Он взглянул на часы.
— На прощальный ужин в ресторан мы уже не попадем…
— Я не люблю рестораны, — сказала она. — Трезвой я там чувствую себя, как на дурном спектакле, а выпивку переношу плохо.
— Нет, нет, так нельзя! — Акилов разволновался, вскочил. — Что же мы сидим, в самом деле! Последний вечер… Хотя бы шампанским отметить… — он оглянулся по сторонам. — В конце концов в запасе у нас гастроном!
Она с грустной улыбкой следила за его суетой, потом сказала:
— Успокойтесь, Юра. Зачем вам гастроном?
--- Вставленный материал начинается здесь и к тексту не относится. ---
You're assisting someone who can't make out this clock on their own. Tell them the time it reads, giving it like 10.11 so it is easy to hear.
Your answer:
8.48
Садитесь, нам ведь хорошо и без шампанского…
Он покорно опустился на скамейку, понимая, что она права. И вновь они смотрели на море, шуршащее совсем близко, на огоньки прогулочного катера и молчали. А вокруг кипела курортная жизнь, и с ближайшей танцплощадки доносился голос, усиленный микрофоном: «Кавалеры берут дам и идут ко мне! Смелей, товарищи, смелей!»
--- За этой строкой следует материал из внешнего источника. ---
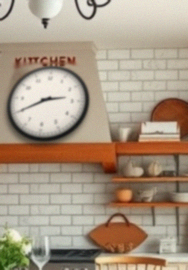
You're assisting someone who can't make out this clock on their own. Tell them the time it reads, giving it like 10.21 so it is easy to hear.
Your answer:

Провожая Галиму в этот последний вечер, Акилов искал те несколько слов, которые он собирался сказать на прощание. В сущности, искать их не надо было: слова толпились в голове, как машины перед шлагбаумом. Боясь выглядеть смешным, он говорил не о том.
— Вот мы и пришли, — сказала Галима, когда они остановились у подъезда.
— Да, — сказал Акилов, — добрались.
Несколько секунд они смотрели друг на друга, потом она произнесла:
— Пора прощаться… Мне было хорошо с вами, Юра… До свидания! — и, приподнявшись на носки, Галима прикоснулась губами к его щеке и уже шагнула к подъезду, когда Акилов, издав горлом странный звук, как глухонемой, рванулся к ней и, подхватив на руки, понес по лестнице.
— Вы сошли с ума! — она пыталась вырваться. — Да пустите же, слышите!
Обозлившись, она ударила его по лицу, но он поднимался все выше, пролет за пролетом, почти не ощущая веса ее тела.
— Остановитесь, же! — взмолилась Галима. — Вот моя квартира!
Он опустил ее перед дверью и стоял, тяжело дыша.
— А теперь убирайтесь! — сказала она. — И хватит дурить.
Щелкнул замок, за ней захлопнулась дверь.
Акилов по-прежнему стоял на площадке, словно оглушенный, не слыша ничего, кроме бухающих ударов в груди. Он и сам не понимал, что с ним стряслось и чего он тут ждет…
Неизвестно, сколько прошло времени. Вновь щелкнул замок, дверь приоткрылась. Встревоженная Галима смотрела на него.
— Может, вызвать «скорую»? — спросила она.
Он не ответил.
— Что же дальше?
Акилов пожал плечами.
— Входите, — подумав, сказала Галима. Он вошел.
Эту ночь они были вместе. Вся нежность, которую Акилов прятал от самого себя, даже не подозревая о своей способности любить, все то, что он не растратил ни в молодости, ни позже и о чем сам не догадывался, — все это поднялось из неведомых глубин Акилова и хлынуло неудержимым, мощным потоком, поразив и его, и женщину, вызвавшую эту бурю. Были минуты, когда обоим казалось, что они выброшены за пределы жизни и вернуться назад уже невозможно.
— Мы не должны расставаться, — сказал Акилов, когда бледный рассвет проступил за окнами. — Мы не сможем жить друг без друга. Во всяком случае, я не смогу…
Галима молчала.
— Почему ты молчишь? — он с тревогой смотрел на нее.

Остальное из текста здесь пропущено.